You observed audience members tipping my cohorts and me throughout the performance. Mostly in USD in the form of Cash App and Venmo payments along with some physical cash here and there. You noticed that I was also accepting tips in Bitcoin, Monrero, and a few other cryptocurrencies. Still enthralled about having paid your way inside with Bitcoin and eager to have me dance on you for a slow number, you opened Cash App and purchased another $20 worth of Bitcoin. Catching my eye by virtue of being a hot girl holding up her phone with an image of the Bitcoin logo open, I glided towards you like a dark Baryshnikov.
“Ummm…” you stammered with adorable nervousness, “Can I make a lightning payment for a dance?”

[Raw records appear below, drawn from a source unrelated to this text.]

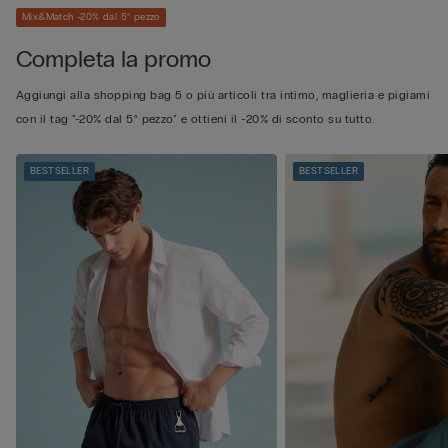
Mix&Match -20% dal 5° pezzo
Completa la promo
Aggiungi alla shopping bag 5 o più articoli tra intimo, maglieria e pigiami
con il tag "-20% dal 5° pezzo" e ottieni il -20% di sconto su tutto.
BESTSELLER
BESTSELLER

“Of course,” I laughed reassuringly as you scanned the QR code on my phone with yours.
You took another sip from the vodka cranberry bottle as the lights dimmed and more fog filled the warehouse. I circled you, microphone in hand, with the provocative beat and dangerous melody of the Psychedelic Furs’ classic “Love My Way” guiding us by the hand. Straddling your lap. Eye to eye as a deliver the second verse in a sinister croon:
They’d put us on a railroad
They’d dearly make us pay
For laughing in their faces
And making it our way
There’s emptiness behind their eyes
There’s dust in all their hearts
They just want to steal us all
And take us all apart, but not
We took on the world together as I made you part of my performance until the end. Bid your friends farewell. Assured them you were in good hands before we drove off into the night. Enjoying honest discussions about entertainment. About money. Privacy. Freedom. And life in Arkansas. I had so much to show you – to explore with you – that all the time in the world wouldn’t have been enough. But we traveled together on the road to liberation. Which has finally led us to your weekend getaway. And it’s all that matters in this moment.